The word 驚蟄 means the awakening of hibernating insects. 驚 is to start and 蟄 means hibernating insects. Traditional Chinese folklore says that during Jingzhe, thunderstorms will wake up the hibernating insects, which implies that the weather is getting warmer.

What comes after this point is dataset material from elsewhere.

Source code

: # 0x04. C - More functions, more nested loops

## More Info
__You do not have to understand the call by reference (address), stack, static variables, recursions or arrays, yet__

|辛巳||2001-03-05 12:32||2001-03-20 13:30|
|壬午||2002-03-05 18:27||2002-03-20 19:16|
|癸未||2003-03-06 00:04||2003-03-21 00:59|
|甲申||2004-03-05 05:55||2004-03-20 06:48|
|乙酉||2005-03-05 11:45||2005-03-20 12:33|
|丙戌||2006-03-05 17:28||2006-03-20 18:25|
|丁亥||2007-03-05 23:18||2007-03-21 00:07|
|戊子||2008-03-05 04:58||2008-03-20 05:48|
|己丑||2009-03-05 10:47||2009-03-20 11:43|
|庚寅||2010-03-05 16:46||2010-03-20 17:32|
|辛卯||2011-03-05 22:29||2011-03-20 23:20|
|壬辰||2012-03-05 04:21||2012-03-20 05:14|
|癸巳||2013-03-05 10:14||2013-03-20 11:01|
|甲午||2014-03-05 16:02||2014-03-20 16:57|
Each solar term can be divided into 3 pentads (候). They are the first pentad (初候), the second pentad (次候), and the third pentad (末候): Pentads in Jingzhe are
- First pentad: traditional Chinese: 桃始華; simplified Chinese: 桃始华 (pīnyīn: Táo shǐ huá), 'The peaches begin to blossom'.
- Second pentad: traditional Chinese: 倉庚鳴; simplified Chinese: 仓庚鸣 (pīnyīn: Cāng gēng míng), 'Orioles sing clearly'.
- Last pentad: traditional Chinese: 鷹化為鳩; simplified Chinese: 鹰化为鸠 (pīnyīn: Yīng huà wéi jiū), 'Eagles are transformed into doves'.
- First pentad: Japanese: 蟄虫啓戸 (Romanisation: Chitchū kei to), 'Awakening of hibernating insects'.
- Second pentad: Japanese: 桃始笑 (Romanisation: Momo Hajime Emi), 'Peach trees start to bloom (smile)'.
- Last pentad: Japanese: 菜虫化蝶 (Romanisation: Na mushi-ka chō), 'Caterpillars become butterflies'.